*** Information provided Section Begins ***

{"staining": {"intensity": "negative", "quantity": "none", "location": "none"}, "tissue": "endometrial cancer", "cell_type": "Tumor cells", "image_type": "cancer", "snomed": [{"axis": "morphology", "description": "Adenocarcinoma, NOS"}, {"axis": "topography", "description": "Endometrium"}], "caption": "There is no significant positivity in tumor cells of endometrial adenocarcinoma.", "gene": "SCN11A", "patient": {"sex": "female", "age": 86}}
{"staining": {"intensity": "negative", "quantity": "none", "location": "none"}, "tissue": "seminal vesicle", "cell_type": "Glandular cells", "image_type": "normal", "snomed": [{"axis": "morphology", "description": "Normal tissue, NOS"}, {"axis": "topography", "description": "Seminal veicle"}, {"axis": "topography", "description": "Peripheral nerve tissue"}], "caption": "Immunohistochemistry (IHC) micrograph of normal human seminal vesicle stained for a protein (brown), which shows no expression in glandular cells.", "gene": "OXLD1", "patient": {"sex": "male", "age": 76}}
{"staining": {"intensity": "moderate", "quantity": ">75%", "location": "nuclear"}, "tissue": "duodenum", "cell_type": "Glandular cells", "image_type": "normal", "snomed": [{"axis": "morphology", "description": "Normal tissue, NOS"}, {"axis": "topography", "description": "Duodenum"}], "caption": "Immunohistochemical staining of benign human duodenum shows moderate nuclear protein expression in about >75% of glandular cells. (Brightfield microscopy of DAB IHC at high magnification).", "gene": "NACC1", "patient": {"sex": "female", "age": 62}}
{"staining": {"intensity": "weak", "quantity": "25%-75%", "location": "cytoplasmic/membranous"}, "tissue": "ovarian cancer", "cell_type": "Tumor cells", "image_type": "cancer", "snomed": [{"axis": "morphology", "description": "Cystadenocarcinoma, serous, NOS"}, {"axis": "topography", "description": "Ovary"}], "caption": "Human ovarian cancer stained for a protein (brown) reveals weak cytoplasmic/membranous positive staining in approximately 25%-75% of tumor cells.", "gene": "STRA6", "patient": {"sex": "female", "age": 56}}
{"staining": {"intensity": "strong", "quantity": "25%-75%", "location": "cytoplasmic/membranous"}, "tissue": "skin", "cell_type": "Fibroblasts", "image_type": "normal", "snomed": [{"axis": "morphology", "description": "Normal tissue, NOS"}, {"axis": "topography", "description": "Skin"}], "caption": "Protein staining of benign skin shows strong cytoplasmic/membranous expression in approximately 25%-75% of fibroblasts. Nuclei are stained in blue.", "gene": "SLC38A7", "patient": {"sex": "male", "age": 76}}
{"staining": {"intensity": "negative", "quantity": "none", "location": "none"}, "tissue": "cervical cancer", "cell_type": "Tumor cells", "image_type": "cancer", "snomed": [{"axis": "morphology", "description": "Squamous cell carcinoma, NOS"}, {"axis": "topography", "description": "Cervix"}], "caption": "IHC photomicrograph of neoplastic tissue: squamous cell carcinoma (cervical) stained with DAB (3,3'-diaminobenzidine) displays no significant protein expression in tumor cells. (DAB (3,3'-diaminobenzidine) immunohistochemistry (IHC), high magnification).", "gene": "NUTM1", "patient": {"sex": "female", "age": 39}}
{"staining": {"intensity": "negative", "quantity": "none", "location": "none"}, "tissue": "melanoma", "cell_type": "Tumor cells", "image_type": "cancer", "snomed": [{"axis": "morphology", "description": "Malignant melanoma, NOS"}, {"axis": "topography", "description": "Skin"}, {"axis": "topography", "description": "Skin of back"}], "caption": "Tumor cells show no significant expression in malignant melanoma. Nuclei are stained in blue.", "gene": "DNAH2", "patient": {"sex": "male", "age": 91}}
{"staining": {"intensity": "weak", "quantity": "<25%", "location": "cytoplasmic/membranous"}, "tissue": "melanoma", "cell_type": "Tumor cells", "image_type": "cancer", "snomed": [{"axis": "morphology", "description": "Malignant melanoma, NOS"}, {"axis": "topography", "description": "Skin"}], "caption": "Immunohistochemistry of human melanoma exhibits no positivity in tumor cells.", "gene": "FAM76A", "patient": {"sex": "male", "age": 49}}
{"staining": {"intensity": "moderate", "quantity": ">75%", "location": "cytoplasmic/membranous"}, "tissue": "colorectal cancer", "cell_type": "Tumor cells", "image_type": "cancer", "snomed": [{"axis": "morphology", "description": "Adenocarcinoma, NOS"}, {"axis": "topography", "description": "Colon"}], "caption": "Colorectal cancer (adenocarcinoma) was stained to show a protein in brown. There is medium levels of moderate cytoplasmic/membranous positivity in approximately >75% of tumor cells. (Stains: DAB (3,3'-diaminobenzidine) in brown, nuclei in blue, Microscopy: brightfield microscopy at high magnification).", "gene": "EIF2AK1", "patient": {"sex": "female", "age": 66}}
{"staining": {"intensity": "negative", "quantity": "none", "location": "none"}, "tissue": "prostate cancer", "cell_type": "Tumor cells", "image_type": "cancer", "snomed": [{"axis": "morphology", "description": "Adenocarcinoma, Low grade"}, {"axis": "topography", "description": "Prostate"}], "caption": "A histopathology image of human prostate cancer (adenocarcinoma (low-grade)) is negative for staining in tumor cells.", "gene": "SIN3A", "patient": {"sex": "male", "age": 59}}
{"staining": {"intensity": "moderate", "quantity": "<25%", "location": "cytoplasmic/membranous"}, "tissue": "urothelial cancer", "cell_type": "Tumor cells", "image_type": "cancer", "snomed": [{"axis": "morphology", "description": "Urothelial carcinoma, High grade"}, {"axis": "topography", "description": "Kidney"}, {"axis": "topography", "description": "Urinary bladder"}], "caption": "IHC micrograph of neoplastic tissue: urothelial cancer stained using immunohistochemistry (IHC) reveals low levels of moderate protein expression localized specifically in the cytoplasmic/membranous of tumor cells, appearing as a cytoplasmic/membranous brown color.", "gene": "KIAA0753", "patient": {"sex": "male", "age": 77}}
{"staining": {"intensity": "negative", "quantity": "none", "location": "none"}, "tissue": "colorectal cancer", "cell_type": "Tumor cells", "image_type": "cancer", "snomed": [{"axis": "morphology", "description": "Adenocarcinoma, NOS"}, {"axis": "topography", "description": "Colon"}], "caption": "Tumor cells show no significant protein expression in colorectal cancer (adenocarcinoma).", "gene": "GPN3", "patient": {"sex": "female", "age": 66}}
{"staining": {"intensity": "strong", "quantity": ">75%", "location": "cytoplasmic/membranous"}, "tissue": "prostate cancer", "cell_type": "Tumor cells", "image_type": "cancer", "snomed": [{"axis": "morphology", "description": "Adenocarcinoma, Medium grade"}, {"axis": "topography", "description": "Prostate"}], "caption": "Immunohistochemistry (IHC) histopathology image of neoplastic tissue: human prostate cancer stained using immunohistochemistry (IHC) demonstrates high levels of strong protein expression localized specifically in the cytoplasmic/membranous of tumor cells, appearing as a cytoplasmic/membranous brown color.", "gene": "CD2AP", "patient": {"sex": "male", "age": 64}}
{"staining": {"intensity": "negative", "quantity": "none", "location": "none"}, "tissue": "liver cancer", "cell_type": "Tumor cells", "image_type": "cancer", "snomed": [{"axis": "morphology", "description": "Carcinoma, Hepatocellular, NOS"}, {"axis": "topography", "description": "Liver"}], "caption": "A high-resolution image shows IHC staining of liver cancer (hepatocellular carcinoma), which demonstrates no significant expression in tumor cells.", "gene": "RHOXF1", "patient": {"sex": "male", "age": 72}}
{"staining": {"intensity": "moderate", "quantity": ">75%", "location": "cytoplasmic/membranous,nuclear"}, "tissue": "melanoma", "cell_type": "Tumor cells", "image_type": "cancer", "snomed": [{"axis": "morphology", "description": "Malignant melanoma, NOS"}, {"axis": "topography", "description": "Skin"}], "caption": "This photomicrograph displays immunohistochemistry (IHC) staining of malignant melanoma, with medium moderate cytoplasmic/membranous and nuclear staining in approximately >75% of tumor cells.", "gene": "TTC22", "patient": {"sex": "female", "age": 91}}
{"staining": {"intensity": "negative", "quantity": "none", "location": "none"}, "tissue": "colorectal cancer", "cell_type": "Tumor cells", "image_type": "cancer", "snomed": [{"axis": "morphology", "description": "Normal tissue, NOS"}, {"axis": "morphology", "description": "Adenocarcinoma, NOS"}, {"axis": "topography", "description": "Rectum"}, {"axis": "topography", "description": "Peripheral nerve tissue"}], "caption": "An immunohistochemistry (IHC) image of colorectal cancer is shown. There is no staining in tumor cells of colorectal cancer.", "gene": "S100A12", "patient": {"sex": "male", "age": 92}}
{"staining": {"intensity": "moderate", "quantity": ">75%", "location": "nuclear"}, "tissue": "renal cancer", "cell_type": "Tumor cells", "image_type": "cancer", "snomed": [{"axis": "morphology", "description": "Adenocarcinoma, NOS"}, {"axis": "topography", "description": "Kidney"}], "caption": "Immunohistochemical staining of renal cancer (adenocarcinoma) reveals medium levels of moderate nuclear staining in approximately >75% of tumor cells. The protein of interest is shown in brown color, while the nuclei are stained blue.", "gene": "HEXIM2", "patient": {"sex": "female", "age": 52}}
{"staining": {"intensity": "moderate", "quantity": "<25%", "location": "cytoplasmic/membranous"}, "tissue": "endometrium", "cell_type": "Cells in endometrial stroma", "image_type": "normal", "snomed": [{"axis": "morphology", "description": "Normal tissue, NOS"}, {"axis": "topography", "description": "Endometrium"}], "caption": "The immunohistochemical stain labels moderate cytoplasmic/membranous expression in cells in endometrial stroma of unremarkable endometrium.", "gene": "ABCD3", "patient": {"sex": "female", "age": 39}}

*** Information provided Section Ends ***

**How to complete this task:** An exact number is called for here: how many lines across the records contain the word "nerve". Nothing else belongs in the answer.

**Result for this task:** 2